Girls’ protests have spread from the Indian subcontinent to Africa. In Niger, a few months ago, where the vast majority of girls are married before 18, two girls challenged their parents’ decision to sell them off into wedlock at the ages of 14 and 15. As well as winning their battles in the courts, they and others have also appealed to tribal leaders and clan elders to enforce the laws that prohibit child marriage.
The technological revolution has helped advance change. In 2013, the internet—and especially the increased availability of mobile phones—are proving to be important tools that allow girls to connect with and talk to other girls across borders, raising global awareness about girls’ rights. And it is campaigns like ‘Girls not Brides', originated by The Elders, and Plan’s 'Because I am a Girl', that are giving girls a new confidence and elevating the ‘rights’ agenda from its 20th-century theme—the emancipation of women from evils inflicted on them—adding to it to a more modern 21st-century one, the demand by girls and women for their empowerment. Quite simply, girls want not just to be free from child labor, child marriage, and discrimination, but also to make the most of their potential.

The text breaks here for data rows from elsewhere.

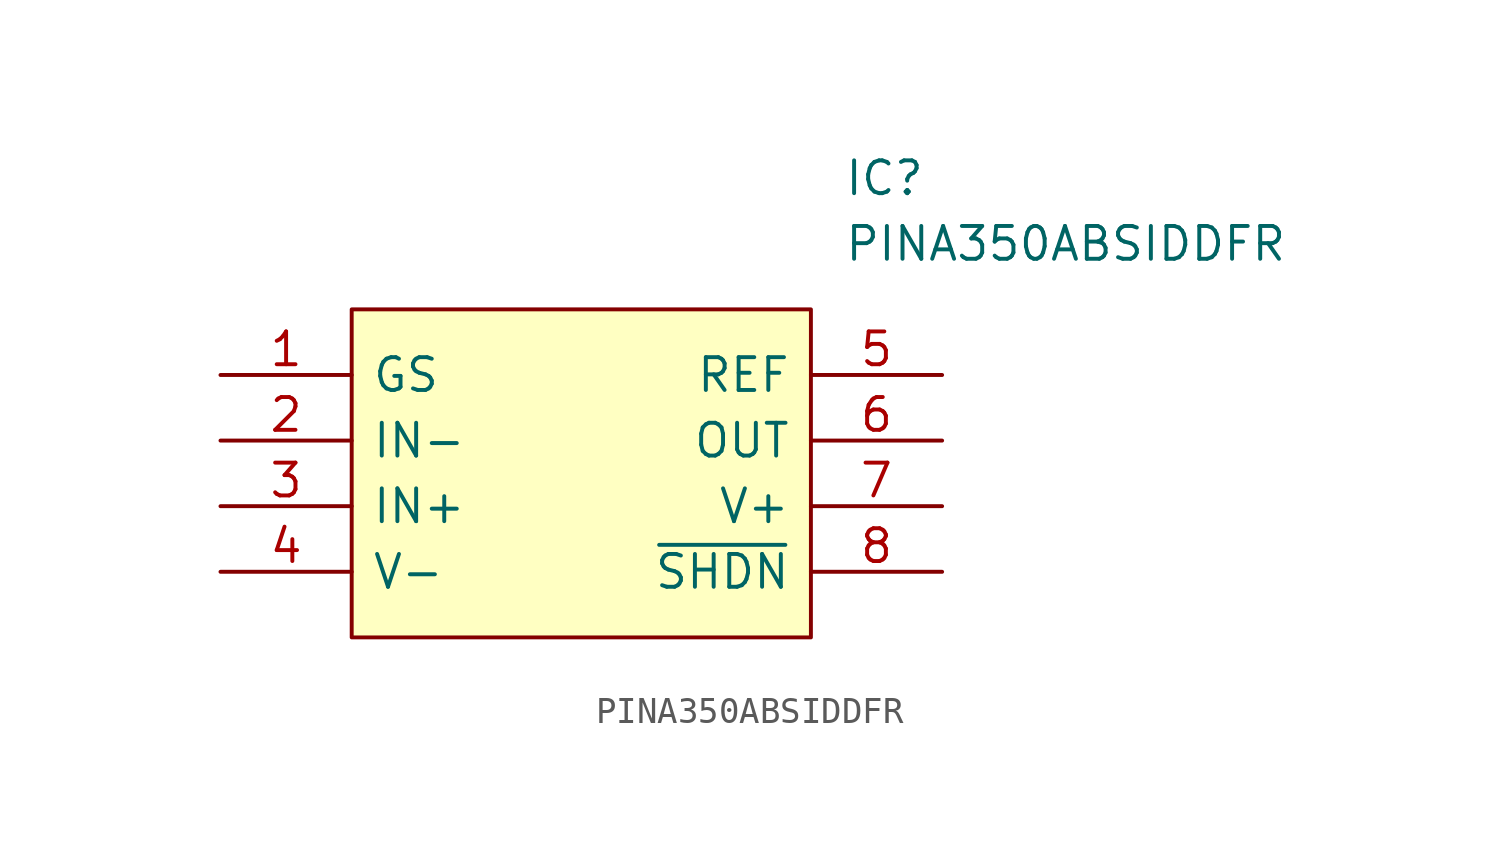
<source format=kicad_sym>
(kicad_symbol_lib
  (version 20220914)
  (generator kicad_symbol_editor)
  (symbol "PINA350ABSIDDFR"
    (pin_names
      (offset 0.762))
    (property "Reference" "IC"
      (at 24.13 7.62 0)
      (effects (font (size 1.27 1.27)) (justify left)))
    (property "Value" "PINA350ABSIDDFR"
      (at 24.13 5.08 0)
      (effects (font (size 1.27 1.27)) (justify left)))
    (symbol "PINA350ABSIDDFR_0_0"
      (pin passive line (at 0 0 0) (length 5.08) (name "GS" (effects (font (size 1.27 1.27)))) (number "1" (effects (font (size 1.27 1.27)))))
      (pin passive line (at 0 -2.54 0) (length 5.08) (name "IN-" (effects (font (size 1.27 1.27)))) (number "2" (effects (font (size 1.27 1.27)))))
      (pin passive line (at 0 -5.08 0) (length 5.08) (name "IN+" (effects (font (size 1.27 1.27)))) (number "3" (effects (font (size 1.27 1.27)))))
      (pin passive line (at 0 -7.62 0) (length 5.08) (name "V-" (effects (font (size 1.27 1.27)))) (number "4" (effects (font (size 1.27 1.27)))))
      (pin passive line (at 27.94 0 180) (length 5.08) (name "REF" (effects (font (size 1.27 1.27)))) (number "5" (effects (font (size 1.27 1.27)))))
      (pin passive line (at 27.94 -2.54 180) (length 5.08) (name "OUT" (effects (font (size 1.27 1.27)))) (number "6" (effects (font (size 1.27 1.27)))))
      (pin passive line (at 27.94 -5.08 180) (length 5.08) (name "V+" (effects (font (size 1.27 1.27)))) (number "7" (effects (font (size 1.27 1.27)))))
      (pin passive line (at 27.94 -7.62 180) (length 5.08) (name "~{SHDN}" (effects (font (size 1.27 1.27)))) (number "8" (effects (font (size 1.27 1.27))))))
    (symbol "PINA350ABSIDDFR_0_1"
      (polyline (pts (xy 5.08 2.54) (xy 22.86 2.54) (xy 22.86 -10.16) (xy 5.08 -10.16) (xy 5.08 2.54)) (stroke (width 0.152) (type default)) (fill (type background))))))
</source>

When Pakistani girls wore headbands saying “I am Malala” in the wake of the shooting last year, they signaled that they would no longer be a silent majority acquiescing to their subjugation. Now that girls in Pakistan, India, and elsewhere are, in record numbers, signing petitions, leading demonstrations, writing protest letters and campaigning online and on the streets—not just against the violation of rights but for the immediate righting of wrongs—the world will never be the same again. Indeed the new power being demonstrated by girls is fast becoming one of the new superpowers of the age. By the middle of March in Pakistan alone, one million young people who are not at school have signed a nationwide petition calling on their government to recognize their right to free education. It is this pressure from below that is spurring international and national leaders to meet in Washington on April 18 to discuss what they can do to help off-track countries build schools, hire teachers, and provide learning for millions of out-of-school children.
Today Malala has opened a new chapter in her life going to a new school. Between now and the date by which the Millennium Development Goal on universal education has to be reached—the end of 2015—this growing movement for change, inspired by Malala, can ensure that 32 million once-forgotten out-of-school girls will follow her into the classroom.